Ich war nur eine einfache Omega, doch die Mondgöttin selbst hatte mich zur Seelengefährtin von Alpha Kilian bestimmt. Ein Jahr lang glaubte ich, unsere Liebe sei eine Legende. Und die letzten acht Monate trug ich unter meinem Herzen, was ich für seinen Sohn und Erben hielt. Dann fand ich die Schriftrolle. Ein Jahr bevor er mich überhaupt traf, hatte er ein Blutritual vollzogen, um sich unfruchtbar zu machen. All das für eine andere Frau. Die Liebesgeschichte, die ich so sehr schätzte, war eine einzige Lüge. Er und seine Krieger hatten Wetten darüber abgeschlossen, wer der Vater meines Bastards war. Sie lachten, während sie sich in kalten Nächten an mir vergingen. Er setzte mich unter Drogen und ließ seine wahre Liebe, Seraphina, zum Spaß gegen meinen geschwollenen Bauch treten. Dann bot er meinen bewusstlosen Körper seinen Männern als Belohnung an. Meine schicksalhafte Liebe, die Zukunft, die man mir versprochen hatte, war nichts als ein krankes, verdrehtes Spiel, das sie zu ihrem Vergnügen spielten. Als ich da lag, geschändet und gebrochen, zerbrach mein Herz nicht einfach nur. Es wurde zu Eis. Also schluckte ich die verbotenen Kräuter, um das Leben in mir zu beenden. Das war kein Akt der Verzweiflung. Es war der erste Akt meines Krieges.

Der falsche Alpha-Gefährte, der stille Omega-Krieg Kapitel 1

Ich war nur eine einfache Omega, doch die Mondgöttin selbst hatte mich zur Seelengefährtin von Alpha Kilian bestimmt. Ein Jahr lang glaubte ich, unsere Liebe sei eine Legende. Und die letzten acht Monate trug ich unter meinem Herzen, was ich für seinen Sohn und Erben hielt.

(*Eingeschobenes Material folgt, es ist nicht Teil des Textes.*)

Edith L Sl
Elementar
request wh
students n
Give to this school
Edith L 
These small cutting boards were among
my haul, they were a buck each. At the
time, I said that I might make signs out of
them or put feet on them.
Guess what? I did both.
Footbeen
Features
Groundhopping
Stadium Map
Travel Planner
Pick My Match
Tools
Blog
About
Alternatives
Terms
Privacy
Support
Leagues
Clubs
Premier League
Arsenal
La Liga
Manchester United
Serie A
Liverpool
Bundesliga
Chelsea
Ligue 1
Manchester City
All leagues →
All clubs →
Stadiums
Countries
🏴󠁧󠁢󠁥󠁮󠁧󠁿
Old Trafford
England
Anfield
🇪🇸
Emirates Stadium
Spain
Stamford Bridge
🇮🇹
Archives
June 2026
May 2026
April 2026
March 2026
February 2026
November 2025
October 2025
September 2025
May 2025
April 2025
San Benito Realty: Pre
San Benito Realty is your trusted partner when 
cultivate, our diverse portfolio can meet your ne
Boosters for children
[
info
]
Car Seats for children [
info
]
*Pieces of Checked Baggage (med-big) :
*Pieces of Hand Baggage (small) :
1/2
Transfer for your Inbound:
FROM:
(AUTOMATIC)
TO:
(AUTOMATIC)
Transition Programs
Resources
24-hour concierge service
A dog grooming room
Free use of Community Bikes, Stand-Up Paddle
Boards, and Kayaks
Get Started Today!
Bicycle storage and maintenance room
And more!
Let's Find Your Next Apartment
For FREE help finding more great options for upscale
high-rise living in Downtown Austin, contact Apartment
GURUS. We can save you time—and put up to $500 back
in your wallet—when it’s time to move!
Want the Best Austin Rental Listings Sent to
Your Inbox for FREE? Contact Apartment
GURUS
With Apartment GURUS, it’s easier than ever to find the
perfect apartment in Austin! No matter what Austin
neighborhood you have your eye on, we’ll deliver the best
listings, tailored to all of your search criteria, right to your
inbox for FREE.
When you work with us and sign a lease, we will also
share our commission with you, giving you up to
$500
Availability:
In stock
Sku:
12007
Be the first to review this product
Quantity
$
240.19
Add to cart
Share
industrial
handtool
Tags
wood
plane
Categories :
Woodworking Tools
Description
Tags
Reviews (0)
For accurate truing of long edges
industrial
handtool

Dann fand ich die Schriftrolle. Ein Jahr bevor er mich überhaupt traf, hatte er ein Blutritual vollzogen, um sich unfruchtbar zu machen. All das für eine andere Frau.

Die Liebesgeschichte, die ich so sehr schätzte, war eine einzige Lüge. Er und seine Krieger hatten Wetten darüber abgeschlossen, wer der Vater meines Bastards war.

Sie lachten, während sie sich in kalten Nächten an mir vergingen.

Er setzte mich unter Drogen und ließ seine wahre Liebe, Seraphina, zum Spaß gegen meinen geschwollenen Bauch treten. Dann bot er meinen bewusstlosen Körper seinen Männern als Belohnung an.

Meine schicksalhafte Liebe, die Zukunft, die man mir versprochen hatte, war nichts als ein krankes, verdrehtes Spiel, das sie zu ihrem Vergnügen spielten.

Als ich da lag, geschändet und gebrochen, zerbrach mein Herz nicht einfach nur. Es wurde zu Eis.

Also schluckte ich die verbotenen Kräuter, um das Leben in mir zu beenden.

Das war kein Akt der Verzweiflung.

Es war der erste Akt meines Krieges.

Kapitel 1

Elara POV:

Das alte Pergament fühlte sich brüchig unter meinen zitternden Fingern an, die Tinte war zur Farbe von getrocknetem Blut verblasst. Es war im doppelten Boden von Alpha Kilians privatem Schreibtisch versteckt, einem Ort, den ich nur sauber machte, weil das Burgpersonal Angst vor seiner Jähzorn hatte.

Meine Augen überflogen die elegante, krakelige Schrift des Rudel-Schamanen.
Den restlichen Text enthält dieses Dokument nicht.